Available records START

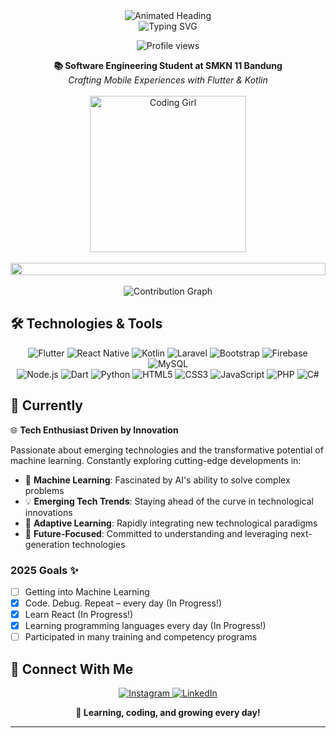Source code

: 
<div align="center">
  <img src="https://readme-typing-svg.herokuapp.com?font=Poppins&weight=700&size=32&duration=4000&pause=1500&color=FFFFFF&center=true&vCenter=true&multiline=true&width=800&height=100&lines=Hello!+I'm+Riani+%F0%9F%91%A9%E2%80%8D%F0%9F%92%BB;Exploring+The+World+Of+Coding+%F0%9F%8C%8D" alt="Animated Heading" />
</div>

<div align="center">
  <img src="https://readme-typing-svg.herokuapp.com?font=Montserrat&weight=600&size=24&duration=4000&pause=1500&color=00ADB5&center=true&vCenter=true&random=false&width=500&lines=Mobile+App+Development+Enthusiast;Backend+Development+Explorer;Learning+Full+Stack+Development" alt="Typing SVG" />
</div>

<p align="center">
  <img src="https://komarev.com/ghpvc/?username=RianiDestianti&label=Visitors&color=00ADB5&style=flat" alt="Profile views" />
</p>

<div align="center">
  <b>📚 Software Engineering Student at SMKN 11 Bandung</b><br>
  <i>Crafting Mobile Experiences with Flutter & Kotlin</i>
</div>

<br>

<div align="center">
  <img src="https://media.giphy.com/media/WUlplcMpOCEmTGBtBW/giphy.gif" width="250" alt="Coding Girl"/>
</div>

<br>

<div align="center">
  <img src="https://raw.githubusercontent.com/andreasbm/readme/master/assets/lines/rainbow.png" width="100%" height="20">
</div>

<br>

<div align="center">
  <img src="https://github-readme-activity-graph.vercel.app/graph?username=RianiDestianti&theme=tokyo-night&bg_color=1a1b27&color=00ADB5&line=00ADB5&point=ffffff&area=true&hide_border=true" alt="Contribution Graph"/>
</div>

## 🛠️ Technologies & Tools

<div align="center">
  <img src="https://img.shields.io/badge/Flutter-02569B?style=for-the-badge&logo=flutter&logoColor=white" alt="Flutter"/>
  <img src="https://img.shields.io/badge/React_Native-20232A?style=for-the-badge&logo=react&logoColor=61DAFB" alt="React Native"/>
  <img src="https://img.shields.io/badge/Kotlin-7F52FF?style=for-the-badge&logo=kotlin&logoColor=white" alt="Kotlin"/>
  <img src="https://img.shields.io/badge/Laravel-FF2D20?style=for-the-badge&logo=laravel&logoColor=white" alt="Laravel"/>
  <img src="https://img.shields.io/badge/Bootstrap-7952B3?style=for-the-badge&logo=bootstrap&logoColor=white" alt="Bootstrap"/>
  <img src="https://img.shields.io/badge/Firebase-FFCA28?style=for-the-badge&logo=firebase&logoColor=black" alt="Firebase"/>
  <img src="https://img.shields.io/badge/MySQL-4479A1?style=for-the-badge&logo=mysql&logoColor=white" alt="MySQL"/>
</div>

<div align="center">
  <img src="https://img.shields.io/badge/Node.js-339933?style=for-the-badge&logo=nodedotjs&logoColor=white" alt="Node.js"/>
  <img src="https://img.shields.io/badge/Dart-0175C2?style=for-the-badge&logo=dart&logoColor=white" alt="Dart"/>
  <img src="https://img.shields.io/badge/Python-3776AB?style=for-the-badge&logo=python&logoColor=white" alt="Python"/>
  <img src="https://img.shields.io/badge/HTML5-E34F26?style=for-the-badge&logo=html5&logoColor=white" alt="HTML5"/>
  <img src="https://img.shields.io/badge/CSS3-1572B6?style=for-the-badge&logo=css3&logoColor=white" alt="CSS3"/>
  <img src="https://img.shields.io/badge/JavaScript-F7DF1E?style=for-the-badge&logo=javascript&logoColor=black" alt="JavaScript"/>
  <img src="https://img.shields.io/badge/PHP-777BB4?style=for-the-badge&logo=php&logoColor=white" alt="PHP"/>
  <img src="https://img.shields.io/badge/C%23-239120?style=for-the-badge&logo=c-sharp&logoColor=white" alt="C#"/>
</div>

## 🌟 Currently

🌐 **Tech Enthusiast Driven by Innovation**

Passionate about emerging technologies and the transformative potential of machine learning. Constantly exploring cutting-edge developments in:

- 🤖 **Machine Learning**: Fascinated by AI's ability to solve complex problems
- 💡 **Emerging Tech Trends**: Staying ahead of the curve in technological innovations
- 🧠 **Adaptive Learning**: Rapidly integrating new technological paradigms
- 🚀 **Future-Focused**: Committed to understanding and leveraging next-generation technologies

### 2025 Goals ✨

- [ ] Getting into Machine Learning
- [x] Code. Debug. Repeat – every day (In Progress!)
- [x] Learn React (In Progress!)
- [x] Learning programming languages every day (In Progress!)
- [ ] Participated in many training and competency programs

<h2>🤝 Connect With Me</h2>

<p align="center">
  <a href="https://www.instagram.com/rianidstiantii/">
    <img src="https://img.shields.io/badge/Instagram-E4405F?style=for-the-badge&logo=instagram&logoColor=white" alt="Instagram"/>
  </a>
  <a href="https://www.linkedin.com/in/riani-destianti-70504a323/">
    <img src="https://img.shields.io/badge/LinkedIn-0077B5?style=for-the-badge&logo=linkedin&logoColor=white" alt="LinkedIn"/>
  </a>
</p>

<div align="center">
  <b>💫 Learning, coding, and growing every day!</b>
</div>

---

Available records END

**Aim of the task:**
Copy the stretch of the material from the line containing "Driven by Innovation**" through the line containing "### 2025 Goals ✨", both included, keeping every character unchanged.

**Problem solution:**
🌐 **Tech Enthusiast Driven by Innovation**

Passionate about emerging technologies and the transformative potential of machine learning. Constantly exploring cutting-edge developments in:

- 🤖 **Machine Learning**: Fascinated by AI's ability to solve complex problems
- 💡 **Emerging Tech Trends**: Staying ahead of the curve in technological innovations
- 🧠 **Adaptive Learning**: Rapidly integrating new technological paradigms
- 🚀 **Future-Focused**: Committed to understanding and leveraging next-generation technologies

### 2025 Goals ✨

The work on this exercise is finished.